The compound Example 48 showed no effect on the cell viability of the stimulated IMR-90 cells. The effect on the secretion of IL-6 and IL-8 is shown in the following table:
Rat CFA in vivo Model
Male Sprague Dawley rats are used. Mechanical hyperalgesia is induced by injecting 25 μL of Complete Freund's Adjuvant (CFA) into the plantar surface of one hind paw. Mechanical hyperalgesia is measured using the Pressure Application Measurement apparatus (Ugo Basile, Gemonio, Italy). Briefly, a linearly increasing pressure is applied to an area of ˜50 mm2 of the plantar side of the hind paw until a behavioural response (paw withdrawal) is observed or until the pressure reached 1000 gf. The pressure at which the behavioural response occurred is recorded as the “Paw Withdrawal Threshold” (PWT). Both CFA-injected and contralateral PWTs are determined for each rat, in each treatment group and at each time point of the studies. Rats receive a first dose of example compound 1 hour before CFA injection and a second dose 24 hours later. Mechanical hyperalgesia testing is performed approximately 2 hours before CFA injection, then 2 and 4 hours after the second dose of example compound (i.e 26 and 28 hours after CFA treatment). Data are expressed as the mean±S.D. Area Under the Curve (AUC) of PWTs. Data are analysed by performing a one-way ANOVA followed by a Dunnett's post hoc test. For p values less than 0.05 the results are deemed to be statistically significant.
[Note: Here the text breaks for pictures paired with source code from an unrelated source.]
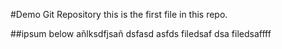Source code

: #Demo Git Repository
this is the first file in this repo.

##ipsum below
añlksdfjsañ
dsfasd
asfds
filedsaf
dsa
filedsaffff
Rat Paw Oedema in vivo Model
Male Sprague Dawley rats, approximately 250 g body weight, are used. Rats are treated with the vehicle or the example compound. Rats receive an intraplantar injection of IL-1β (5 μg in 20 μL) and des-Arg9-bradykinin (DABK; 10 μg in 20 μL) at 20 and 40 minutes after compound treatment, respectively. Paw oedema is measured by water displacement using a plethysmometer (Ugo Basile, Gemonio, Italy). Paw oedema measurement is performed before compound administration (baseline) and subsequently at 20, 40 and 60 minutes after DABK injection. Paw oedema is calculated by subtracting the baseline value to post-DABK treatment values for each individual and at each time point. Data are analysed by calculating the area under the paw oedema time curve for each individual (0-60 minutes post-DABK). The effect of the example compounds, relative to that of the vehicle, is analysed by performing a one-way ANOVA followed by a Dunnett's post-hoc test. For p values less than 0.05 the results are deemed to be statistically significant. The mean and standard deviation are calculated for each treatment group for graphical representations.